Die Skrupellosigkeit der Akteure im Milieu zeigt der Fall einer Prostituierten, die nach Angaben der Polizei aussteigen und in ihr Heimatland zurückkehren wollte. "Zur Strafe" sei sie von ihren Zuhältern festgehalten und am Oberkörper mit einer säureartigen Flüssigkeit verätzt worden.
Keine ausreichenden Gründe für Untersuchungshaft
Die Ermittlungen und Strafverfahren laufen. Trotz der massiven und anhaltenden Gewalt, befindet sich kein Tatverdächtiger in Untersuchungshaft, teilt Polizeisprecher Fessler auf Anfrage mit. Dafür reichten die Haftgründe nicht aus. Untersuchungshaft wird etwa bei Flucht- oder Verdunklungsgefahr verhängt. Selbst wenn sich jemand beispielsweise nach Bulgarien absetzen würde, seien die Anschriften bekannt und es bestehe ein Auslieferungsabkommen zwischen den Ländern.
Um die zurückliegenden Ermittlungen der Polizei in diesen Fällen der organisierten Kriminalität nicht zu gefährden, wurden die Vorkommnisse nicht publik gemacht, erklärt Fessler. Die Polizei müsse stets abwägen zwischen ihrer Aufgabe der Strafabwehr und dem Informieren der Öffentlichkeit.

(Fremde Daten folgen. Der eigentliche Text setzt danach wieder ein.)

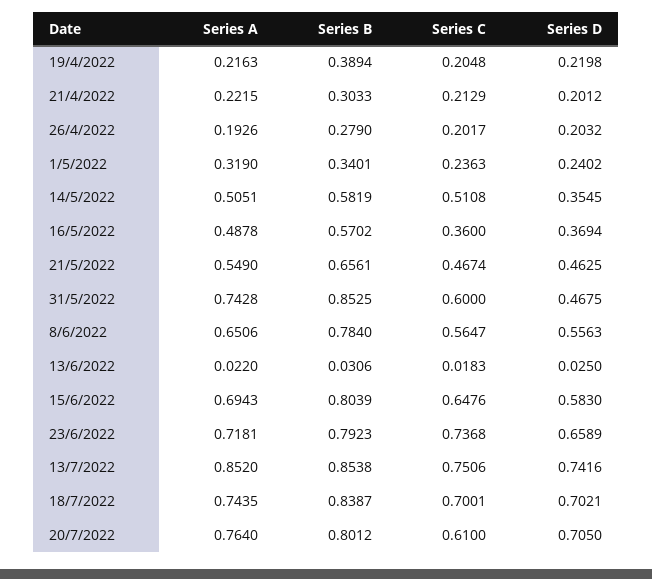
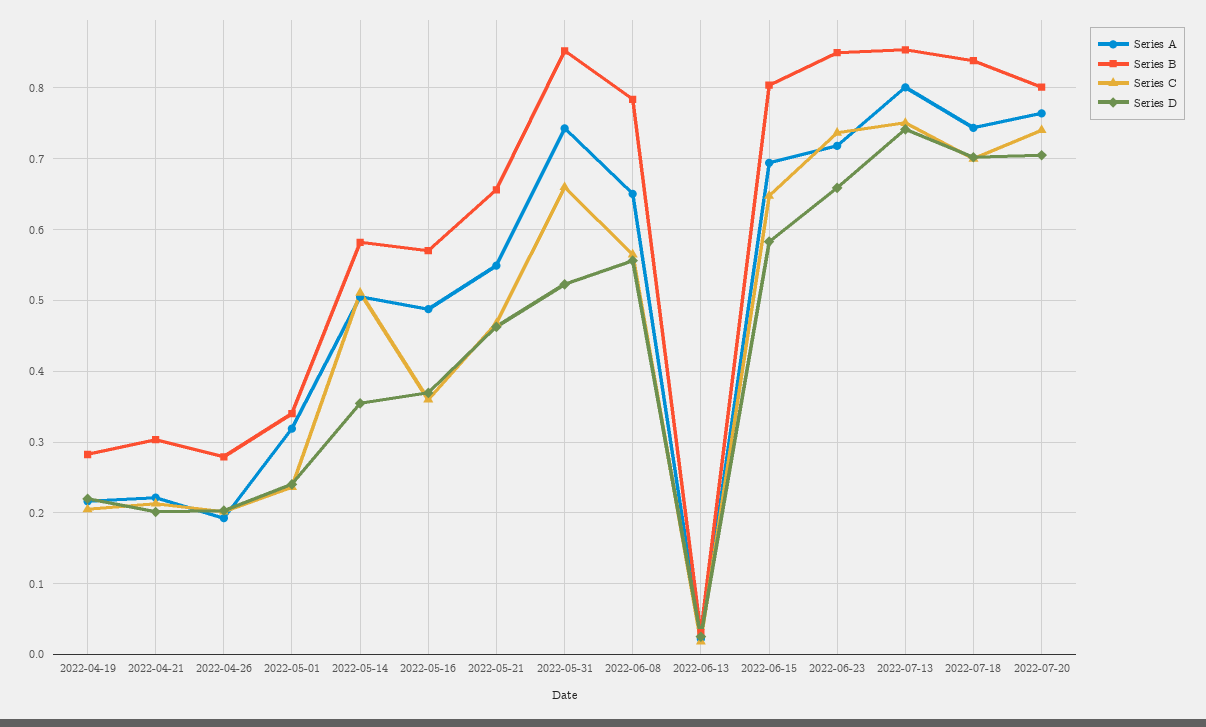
  {
    "Series A": {
      "19/4/2022": 0.2163,
      "21/4/2022": 0.2215,
      "26/4/2022": 0.1926,
      "1/5/2022": 0.319,
      "14/5/2022": 0.5051,
      "16/5/2022": 0.4878,
      "21/5/2022": 0.549,
      "31/5/2022": 0.7428,
      "8/6/2022": 0.6506,
      "13/6/2022": 0.022,
      "15/6/2022": 0.6943,
      "23/6/2022": 0.7181,
-     "13/7/2022": 0.852,
+     "13/7/2022": 0.8,
      "18/7/2022": 0.7435,
      "20/7/2022": 0.764
    },
    "Series B": {
-     "19/4/2022": 0.3894,
+     "19/4/2022": 0.28,
      "21/4/2022": 0.3033,
      "26/4/2022": 0.279,
      "1/5/2022": 0.3401,
      "14/5/2022": 0.5819,
      "16/5/2022": 0.5702,
      "21/5/2022": 0.6561,
      "31/5/2022": 0.8525,
      "8/6/2022": 0.784,
      "13/6/2022": 0.0306,
      "15/6/2022": 0.8039,
-     "23/6/2022": 0.7923,
+     "23/6/2022": 0.85,
      "13/7/2022": 0.8538,
      "18/7/2022": 0.8387,
      "20/7/2022": 0.8012
    },
    "Series C": {
      "19/4/2022": 0.2048,
      "21/4/2022": 0.2129,
      "26/4/2022": 0.2017,
      "1/5/2022": 0.2363,
      "14/5/2022": 0.5108,
      "16/5/2022": 0.36,
      "21/5/2022": 0.4674,
-     "31/5/2022": 0.6,
+     "31/5/2022": 0.66,
      "8/6/2022": 0.5647,
      "13/6/2022": 0.0183,
      "15/6/2022": 0.6476,
      "23/6/2022": 0.7368,
      "13/7/2022": 0.7506,
      "18/7/2022": 0.7001,
-     "20/7/2022": 0.61
+     "20/7/2022": 0.74
    },
    "Series D": {
      "19/4/2022": 0.2198,
      "21/4/2022": 0.2012,
      "26/4/2022": 0.2032,
      "1/5/2022": 0.2402,
      "14/5/2022": 0.3545,
      "16/5/2022": 0.3694,
      "21/5/2022": 0.4625,
-     "31/5/2022": 0.4675,
+     "31/5/2022": 0.52,
      "8/6/2022": 0.5563,
      "13/6/2022": 0.025,
      "15/6/2022": 0.583,
      "23/6/2022": 0.6589,
      "13/7/2022": 0.7416,
      "18/7/2022": 0.7021,
      "20/7/2022": 0.705
    }
  }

Wer das Verbot umgeht, soll zahlen
Das von der Stadt per Allgemeinverfügung erlassene Verbot der Straßenprostitution gilt seit Mittwoch (14. August). Nach Angaben von Polizeisprecher Daniel Fessler scheinen sich die Prostituierten an die Bestimmung zu halten. Bei Kontrollen in der Nach auf Mittwoch sei die Straße nach Mitternacht wie ausgestorben gewesen, sagt Fessler. Die Polizei wird die Einhaltung des Verbots weiter kontrollieren. Es endet am 13. Dezember. Wer gegen das Verbot verstößt, dem drohen Strafen zwischen 500 und 1000 Euro.